## What you should do
Gather every line in the records below that contains the string "true", and copy each of those lines in full. Matches must have the same uppercase and lowercase letters.

** Start Data extract **

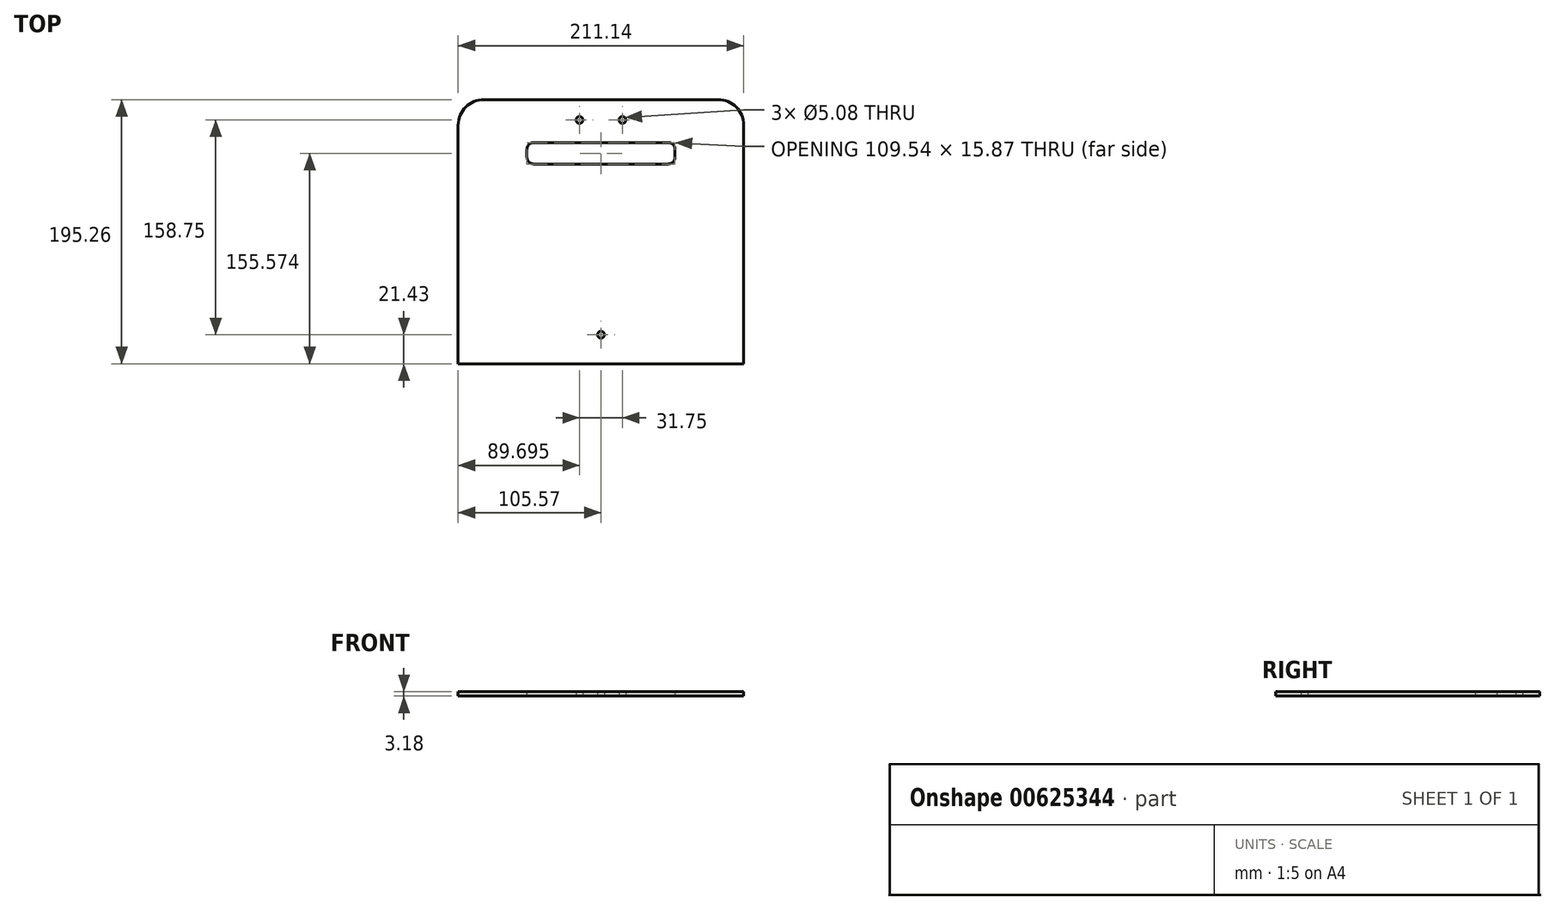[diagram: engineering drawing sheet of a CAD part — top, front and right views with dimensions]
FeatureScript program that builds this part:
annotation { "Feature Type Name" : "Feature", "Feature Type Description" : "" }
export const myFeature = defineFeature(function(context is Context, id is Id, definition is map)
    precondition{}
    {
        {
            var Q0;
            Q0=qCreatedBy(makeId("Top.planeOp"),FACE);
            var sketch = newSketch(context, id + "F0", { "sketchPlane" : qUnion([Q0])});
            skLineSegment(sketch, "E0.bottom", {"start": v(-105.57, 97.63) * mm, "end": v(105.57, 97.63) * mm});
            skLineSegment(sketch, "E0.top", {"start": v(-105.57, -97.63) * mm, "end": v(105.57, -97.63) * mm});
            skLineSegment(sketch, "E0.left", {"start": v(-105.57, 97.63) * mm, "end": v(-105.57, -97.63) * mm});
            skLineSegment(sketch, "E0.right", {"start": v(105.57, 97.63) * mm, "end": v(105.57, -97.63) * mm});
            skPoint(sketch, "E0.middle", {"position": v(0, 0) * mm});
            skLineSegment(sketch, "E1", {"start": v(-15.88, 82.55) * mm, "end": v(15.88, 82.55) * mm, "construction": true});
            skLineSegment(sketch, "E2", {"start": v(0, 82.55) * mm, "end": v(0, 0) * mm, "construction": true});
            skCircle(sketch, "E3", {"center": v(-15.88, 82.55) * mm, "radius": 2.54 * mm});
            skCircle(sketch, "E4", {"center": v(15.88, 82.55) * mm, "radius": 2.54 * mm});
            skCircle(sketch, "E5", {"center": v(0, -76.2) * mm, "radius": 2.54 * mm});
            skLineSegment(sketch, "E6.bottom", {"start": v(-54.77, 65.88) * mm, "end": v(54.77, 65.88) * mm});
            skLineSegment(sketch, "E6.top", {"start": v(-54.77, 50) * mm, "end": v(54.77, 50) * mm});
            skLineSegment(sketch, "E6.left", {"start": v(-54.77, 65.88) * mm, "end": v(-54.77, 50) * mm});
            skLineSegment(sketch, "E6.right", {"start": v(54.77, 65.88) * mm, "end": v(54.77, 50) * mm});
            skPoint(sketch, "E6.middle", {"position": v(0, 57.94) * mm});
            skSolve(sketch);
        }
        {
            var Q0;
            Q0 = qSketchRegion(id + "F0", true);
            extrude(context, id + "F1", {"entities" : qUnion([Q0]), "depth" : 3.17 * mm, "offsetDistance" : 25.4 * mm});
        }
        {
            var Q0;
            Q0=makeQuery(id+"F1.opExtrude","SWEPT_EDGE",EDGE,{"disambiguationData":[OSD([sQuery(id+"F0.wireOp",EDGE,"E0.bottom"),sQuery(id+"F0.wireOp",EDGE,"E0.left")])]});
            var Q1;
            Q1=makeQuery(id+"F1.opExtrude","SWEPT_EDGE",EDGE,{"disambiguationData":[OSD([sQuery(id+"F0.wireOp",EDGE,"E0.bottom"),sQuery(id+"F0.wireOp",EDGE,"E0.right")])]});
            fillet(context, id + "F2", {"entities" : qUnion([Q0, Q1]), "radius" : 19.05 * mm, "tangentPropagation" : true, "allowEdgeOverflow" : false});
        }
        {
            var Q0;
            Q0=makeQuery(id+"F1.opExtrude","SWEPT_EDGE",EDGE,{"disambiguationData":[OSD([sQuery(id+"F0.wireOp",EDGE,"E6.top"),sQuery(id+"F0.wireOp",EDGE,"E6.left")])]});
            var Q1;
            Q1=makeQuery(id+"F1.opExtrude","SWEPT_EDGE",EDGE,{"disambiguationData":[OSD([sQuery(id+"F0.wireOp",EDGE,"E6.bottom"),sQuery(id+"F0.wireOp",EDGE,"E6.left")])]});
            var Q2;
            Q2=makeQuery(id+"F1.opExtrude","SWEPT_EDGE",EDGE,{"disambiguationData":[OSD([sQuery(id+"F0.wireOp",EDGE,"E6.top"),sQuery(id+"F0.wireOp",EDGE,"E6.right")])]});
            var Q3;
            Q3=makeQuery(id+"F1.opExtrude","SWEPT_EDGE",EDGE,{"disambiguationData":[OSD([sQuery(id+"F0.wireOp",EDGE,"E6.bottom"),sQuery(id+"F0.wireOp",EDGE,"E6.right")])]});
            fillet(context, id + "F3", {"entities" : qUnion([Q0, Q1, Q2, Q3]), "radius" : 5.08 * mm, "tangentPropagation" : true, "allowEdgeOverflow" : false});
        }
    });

** End Data extract **

## Answer to this exercise
            skLineSegment(sketch, "E1", {"start": v(-15.88, 82.55) * mm, "end": v(15.88, 82.55) * mm, "construction": true});
            skLineSegment(sketch, "E2", {"start": v(0, 82.55) * mm, "end": v(0, 0) * mm, "construction": true});
            Q0 = qSketchRegion(id + "F0", true);
            fillet(context, id + "F2", {"entities" : qUnion([Q0, Q1]), "radius" : 19.05 * mm, "tangentPropagation" : true, "allowEdgeOverflow" : false});
            fillet(context, id + "F3", {"entities" : qUnion([Q0, Q1, Q2, Q3]), "radius" : 5.08 * mm, "tangentPropagation" : true, "allowEdgeOverflow" : false});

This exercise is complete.